* Instruction 1
In the grooming thread, condense the paragraph beginning "I don't know how anyone could keep" into a short bulleted list that keeps its main points.
* Instruction 2
Give the text lines of the entries below as a JSON list of strings, with one string per line and blank lines omitted.

# Fluff and fuzz



## Mel (Apr 4, 2012)

Sandy had a bath today and whew am I tired. I feel for yall groomers...and I still could not the hair totally straight. Maybe some hair products would have helped. 










I'm growing out more hair between her eyes since I think I had it a bit short. 


























The nail polish won't be on all that long since I'm trying to get her nails shorter but my 4yr girl loved it. She kept oooing over it :0).


----------



## MollyMuiMa (Oct 13, 2012)

YAY!!!! You did her nails!!!! Love it, love her, SHE's GORGEOUS!


----------



## Chagall's mom (Jan 9, 2010)

I don't know how anyone could keep their hands off Sandy, that hair is just _screaming _to be touched! Wow, she really is a beauty! And those red nails, even she seems to be enjoying them. Just curious, how long does it take you to bathe and blow-dry her? I got spoiled from having Chagall in a Miami last summer and then just growing him out to a Lamb. When I see all that gloriously long hair on Sandy, I start to want to grow coat on Chagall. Then I think of the upkeep, and I return to admiring pictures of freshly blown-out long-haired beauties like yours.

* Data

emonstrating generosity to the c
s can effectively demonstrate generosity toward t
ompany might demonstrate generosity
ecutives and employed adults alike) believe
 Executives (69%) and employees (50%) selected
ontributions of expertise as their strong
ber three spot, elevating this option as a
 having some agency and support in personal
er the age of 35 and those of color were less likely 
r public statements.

* Answer 1
- Sandy's hair seems to beg to be touched, and she is a real beauty.
- Her red nails seem to please even her.
- The writer asks how long it takes to bathe and blow-dry Sandy.
- Keeping Chagall in a Miami last summer and then growing him out to a Lamb left the writer spoiled.
- Sandy's long hair makes the writer want to grow out Chagall's coat. Thinking of the upkeep, though, the writer goes back to admiring pictures of freshly blown-out long-haired beauties like Sandy.

* Answer 2
[
  "emonstrating generosity to the c",
  "s can effectively demonstrate generosity toward t",
  "ompany might demonstrate generosity",
  "ecutives and employed adults alike) believe",
  " Executives (69%) and employees (50%) selected",
  "ontributions of expertise as their strong",
  "ber three spot, elevating this option as a",
  " having some agency and support in personal",
  "er the age of 35 and those of color were less likely ",
  "r public statements."
]